→ JOB: Give back every line of the material below, unchanged and in the same order.

begin DATA SUPPLIED

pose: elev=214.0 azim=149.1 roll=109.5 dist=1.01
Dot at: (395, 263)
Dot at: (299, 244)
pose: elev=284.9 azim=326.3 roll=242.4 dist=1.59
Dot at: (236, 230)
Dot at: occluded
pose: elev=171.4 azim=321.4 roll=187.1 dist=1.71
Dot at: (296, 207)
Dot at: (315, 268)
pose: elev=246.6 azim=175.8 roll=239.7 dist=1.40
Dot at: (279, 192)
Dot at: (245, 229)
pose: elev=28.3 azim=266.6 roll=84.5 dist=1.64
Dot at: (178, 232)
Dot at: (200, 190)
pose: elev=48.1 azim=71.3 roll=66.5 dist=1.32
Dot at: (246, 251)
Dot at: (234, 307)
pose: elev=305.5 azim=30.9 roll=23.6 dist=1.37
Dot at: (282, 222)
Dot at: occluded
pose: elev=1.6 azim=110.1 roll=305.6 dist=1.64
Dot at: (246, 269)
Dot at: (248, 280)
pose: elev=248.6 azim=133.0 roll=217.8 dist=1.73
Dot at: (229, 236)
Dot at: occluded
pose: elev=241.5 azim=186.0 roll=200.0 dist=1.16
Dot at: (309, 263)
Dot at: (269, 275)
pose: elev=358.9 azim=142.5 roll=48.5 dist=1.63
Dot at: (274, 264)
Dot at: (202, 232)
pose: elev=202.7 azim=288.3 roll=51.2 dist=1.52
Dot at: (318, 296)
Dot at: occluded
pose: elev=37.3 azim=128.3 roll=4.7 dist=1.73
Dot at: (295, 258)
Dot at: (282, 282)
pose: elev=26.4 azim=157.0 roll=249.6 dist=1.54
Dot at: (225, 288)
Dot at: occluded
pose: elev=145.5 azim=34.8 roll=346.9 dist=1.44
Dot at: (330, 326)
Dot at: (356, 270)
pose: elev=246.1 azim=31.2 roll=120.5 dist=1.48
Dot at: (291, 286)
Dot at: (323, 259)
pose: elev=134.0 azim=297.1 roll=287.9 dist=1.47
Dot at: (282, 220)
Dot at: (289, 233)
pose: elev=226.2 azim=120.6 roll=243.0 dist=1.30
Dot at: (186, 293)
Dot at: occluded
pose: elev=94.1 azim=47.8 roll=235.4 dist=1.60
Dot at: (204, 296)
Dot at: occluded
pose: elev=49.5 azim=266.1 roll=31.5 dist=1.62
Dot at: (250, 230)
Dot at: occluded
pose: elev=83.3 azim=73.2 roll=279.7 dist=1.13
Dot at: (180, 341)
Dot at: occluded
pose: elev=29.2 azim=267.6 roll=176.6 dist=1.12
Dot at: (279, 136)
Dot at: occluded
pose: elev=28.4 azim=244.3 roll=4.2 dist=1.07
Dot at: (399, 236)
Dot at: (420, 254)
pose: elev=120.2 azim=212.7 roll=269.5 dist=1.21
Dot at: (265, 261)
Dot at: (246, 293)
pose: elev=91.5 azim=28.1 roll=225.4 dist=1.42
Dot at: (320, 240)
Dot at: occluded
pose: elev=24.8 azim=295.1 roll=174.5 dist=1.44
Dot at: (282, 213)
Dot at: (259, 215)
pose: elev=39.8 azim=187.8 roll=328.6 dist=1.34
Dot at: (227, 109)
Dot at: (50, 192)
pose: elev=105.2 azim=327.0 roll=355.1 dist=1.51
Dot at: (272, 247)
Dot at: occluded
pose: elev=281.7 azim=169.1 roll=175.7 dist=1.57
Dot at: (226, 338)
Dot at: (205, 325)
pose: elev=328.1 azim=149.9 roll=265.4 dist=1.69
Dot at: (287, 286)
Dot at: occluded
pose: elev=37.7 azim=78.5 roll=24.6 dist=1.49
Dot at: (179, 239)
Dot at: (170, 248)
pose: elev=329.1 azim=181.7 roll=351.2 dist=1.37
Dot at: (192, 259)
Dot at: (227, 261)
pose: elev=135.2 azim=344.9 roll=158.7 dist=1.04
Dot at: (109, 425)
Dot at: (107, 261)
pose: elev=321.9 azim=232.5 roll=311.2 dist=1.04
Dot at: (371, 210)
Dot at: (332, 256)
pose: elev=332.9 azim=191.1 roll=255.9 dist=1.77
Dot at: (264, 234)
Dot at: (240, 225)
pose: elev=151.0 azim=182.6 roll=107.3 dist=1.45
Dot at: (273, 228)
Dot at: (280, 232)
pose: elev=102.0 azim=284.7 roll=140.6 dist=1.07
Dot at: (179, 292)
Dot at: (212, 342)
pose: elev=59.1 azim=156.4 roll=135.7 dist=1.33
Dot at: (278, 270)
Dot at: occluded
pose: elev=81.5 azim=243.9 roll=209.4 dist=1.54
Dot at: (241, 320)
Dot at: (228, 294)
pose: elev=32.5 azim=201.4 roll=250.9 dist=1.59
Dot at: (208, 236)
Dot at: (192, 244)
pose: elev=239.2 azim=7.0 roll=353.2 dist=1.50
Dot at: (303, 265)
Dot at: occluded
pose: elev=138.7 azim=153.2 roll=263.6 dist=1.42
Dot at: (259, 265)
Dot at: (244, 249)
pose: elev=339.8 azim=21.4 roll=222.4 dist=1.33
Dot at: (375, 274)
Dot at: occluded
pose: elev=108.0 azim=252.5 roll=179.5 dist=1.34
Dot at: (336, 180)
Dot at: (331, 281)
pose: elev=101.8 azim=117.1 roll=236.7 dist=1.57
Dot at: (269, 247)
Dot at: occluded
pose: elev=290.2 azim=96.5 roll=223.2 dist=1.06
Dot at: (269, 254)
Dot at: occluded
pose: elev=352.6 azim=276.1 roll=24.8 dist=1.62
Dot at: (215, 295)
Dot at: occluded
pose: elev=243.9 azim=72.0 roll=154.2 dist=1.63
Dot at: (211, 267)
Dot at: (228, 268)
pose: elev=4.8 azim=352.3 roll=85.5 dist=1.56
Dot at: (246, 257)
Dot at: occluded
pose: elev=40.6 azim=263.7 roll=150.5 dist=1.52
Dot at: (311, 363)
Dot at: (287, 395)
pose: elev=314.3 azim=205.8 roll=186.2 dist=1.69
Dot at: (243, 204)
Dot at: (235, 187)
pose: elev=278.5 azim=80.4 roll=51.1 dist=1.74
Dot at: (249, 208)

end DATA SUPPLIED

→ RESPONSE TO THIS EXERCISE:
pose: elev=214.0 azim=149.1 roll=109.5 dist=1.01
Dot at: (395, 263)
Dot at: (299, 244)
pose: elev=284.9 azim=326.3 roll=242.4 dist=1.59
Dot at: (236, 230)
Dot at: occluded
pose: elev=171.4 azim=321.4 roll=187.1 dist=1.71
Dot at: (296, 207)
Dot at: (315, 268)
pose: elev=246.6 azim=175.8 roll=239.7 dist=1.40
Dot at: (279, 192)
Dot at: (245, 229)
pose: elev=28.3 azim=266.6 roll=84.5 dist=1.64
Dot at: (178, 232)
Dot at: (200, 190)
pose: elev=48.1 azim=71.3 roll=66.5 dist=1.32
Dot at: (246, 251)
Dot at: (234, 307)
pose: elev=305.5 azim=30.9 roll=23.6 dist=1.37
Dot at: (282, 222)
Dot at: occluded
pose: elev=1.6 azim=110.1 roll=305.6 dist=1.64
Dot at: (246, 269)
Dot at: (248, 280)
pose: elev=248.6 azim=133.0 roll=217.8 dist=1.73
Dot at: (229, 236)
Dot at: occluded
pose: elev=241.5 azim=186.0 roll=200.0 dist=1.16
Dot at: (309, 263)
Dot at: (269, 275)
pose: elev=358.9 azim=142.5 roll=48.5 dist=1.63
Dot at: (274, 264)
Dot at: (202, 232)
pose: elev=202.7 azim=288.3 roll=51.2 dist=1.52
Dot at: (318, 296)
Dot at: occluded
pose: elev=37.3 azim=128.3 roll=4.7 dist=1.73
Dot at: (295, 258)
Dot at: (282, 282)
pose: elev=26.4 azim=157.0 roll=249.6 dist=1.54
Dot at: (225, 288)
Dot at: occluded
pose: elev=145.5 azim=34.8 roll=346.9 dist=1.44
Dot at: (330, 326)
Dot at: (356, 270)
pose: elev=246.1 azim=31.2 roll=120.5 dist=1.48
Dot at: (291, 286)
Dot at: (323, 259)
pose: elev=134.0 azim=297.1 roll=287.9 dist=1.47
Dot at: (282, 220)
Dot at: (289, 233)
pose: elev=226.2 azim=120.6 roll=243.0 dist=1.30
Dot at: (186, 293)
Dot at: occluded
pose: elev=94.1 azim=47.8 roll=235.4 dist=1.60
Dot at: (204, 296)
Dot at: occluded
pose: elev=49.5 azim=266.1 roll=31.5 dist=1.62
Dot at: (250, 230)
Dot at: occluded
pose: elev=83.3 azim=73.2 roll=279.7 dist=1.13
Dot at: (180, 341)
Dot at: occluded
pose: elev=29.2 azim=267.6 roll=176.6 dist=1.12
Dot at: (279, 136)
Dot at: occluded
pose: elev=28.4 azim=244.3 roll=4.2 dist=1.07
Dot at: (399, 236)
Dot at: (420, 254)
pose: elev=120.2 azim=212.7 roll=269.5 dist=1.21
Dot at: (265, 261)
Dot at: (246, 293)
pose: elev=91.5 azim=28.1 roll=225.4 dist=1.42
Dot at: (320, 240)
Dot at: occluded
pose: elev=24.8 azim=295.1 roll=174.5 dist=1.44
Dot at: (282, 213)
Dot at: (259, 215)
pose: elev=39.8 azim=187.8 roll=328.6 dist=1.34
Dot at: (227, 109)
Dot at: (50, 192)
pose: elev=105.2 azim=327.0 roll=355.1 dist=1.51
Dot at: (272, 247)
Dot at: occluded
pose: elev=281.7 azim=169.1 roll=175.7 dist=1.57
Dot at: (226, 338)
Dot at: (205, 325)
pose: elev=328.1 azim=149.9 roll=265.4 dist=1.69
Dot at: (287, 286)
Dot at: occluded
pose: elev=37.7 azim=78.5 roll=24.6 dist=1.49
Dot at: (179, 239)
Dot at: (170, 248)
pose: elev=329.1 azim=181.7 roll=351.2 dist=1.37
Dot at: (192, 259)
Dot at: (227, 261)
pose: elev=135.2 azim=344.9 roll=158.7 dist=1.04
Dot at: (109, 425)
Dot at: (107, 261)
pose: elev=321.9 azim=232.5 roll=311.2 dist=1.04
Dot at: (371, 210)
Dot at: (332, 256)
pose: elev=332.9 azim=191.1 roll=255.9 dist=1.77
Dot at: (264, 234)
Dot at: (240, 225)
pose: elev=151.0 azim=182.6 roll=107.3 dist=1.45
Dot at: (273, 228)
Dot at: (280, 232)
pose: elev=102.0 azim=284.7 roll=140.6 dist=1.07
Dot at: (179, 292)
Dot at: (212, 342)
pose: elev=59.1 azim=156.4 roll=135.7 dist=1.33
Dot at: (278, 270)
Dot at: occluded
pose: elev=81.5 azim=243.9 roll=209.4 dist=1.54
Dot at: (241, 320)
Dot at: (228, 294)
pose: elev=32.5 azim=201.4 roll=250.9 dist=1.59
Dot at: (208, 236)
Dot at: (192, 244)
pose: elev=239.2 azim=7.0 roll=353.2 dist=1.50
Dot at: (303, 265)
Dot at: occluded
pose: elev=138.7 azim=153.2 roll=263.6 dist=1.42
Dot at: (259, 265)
Dot at: (244, 249)
pose: elev=339.8 azim=21.4 roll=222.4 dist=1.33
Dot at: (375, 274)
Dot at: occluded
pose: elev=108.0 azim=252.5 roll=179.5 dist=1.34
Dot at: (336, 180)
Dot at: (331, 281)
pose: elev=101.8 azim=117.1 roll=236.7 dist=1.57
Dot at: (269, 247)
Dot at: occluded
pose: elev=290.2 azim=96.5 roll=223.2 dist=1.06
Dot at: (269, 254)
Dot at: occluded
pose: elev=352.6 azim=276.1 roll=24.8 dist=1.62
Dot at: (215, 295)
Dot at: occluded
pose: elev=243.9 azim=72.0 roll=154.2 dist=1.63
Dot at: (211, 267)
Dot at: (228, 268)
pose: elev=4.8 azim=352.3 roll=85.5 dist=1.56
Dot at: (246, 257)
Dot at: occluded
pose: elev=40.6 azim=263.7 roll=150.5 dist=1.52
Dot at: (311, 363)
Dot at: (287, 395)
pose: elev=314.3 azim=205.8 roll=186.2 dist=1.69
Dot at: (243, 204)
Dot at: (235, 187)
pose: elev=278.5 azim=80.4 roll=51.1 dist=1.74
Dot at: (249, 208)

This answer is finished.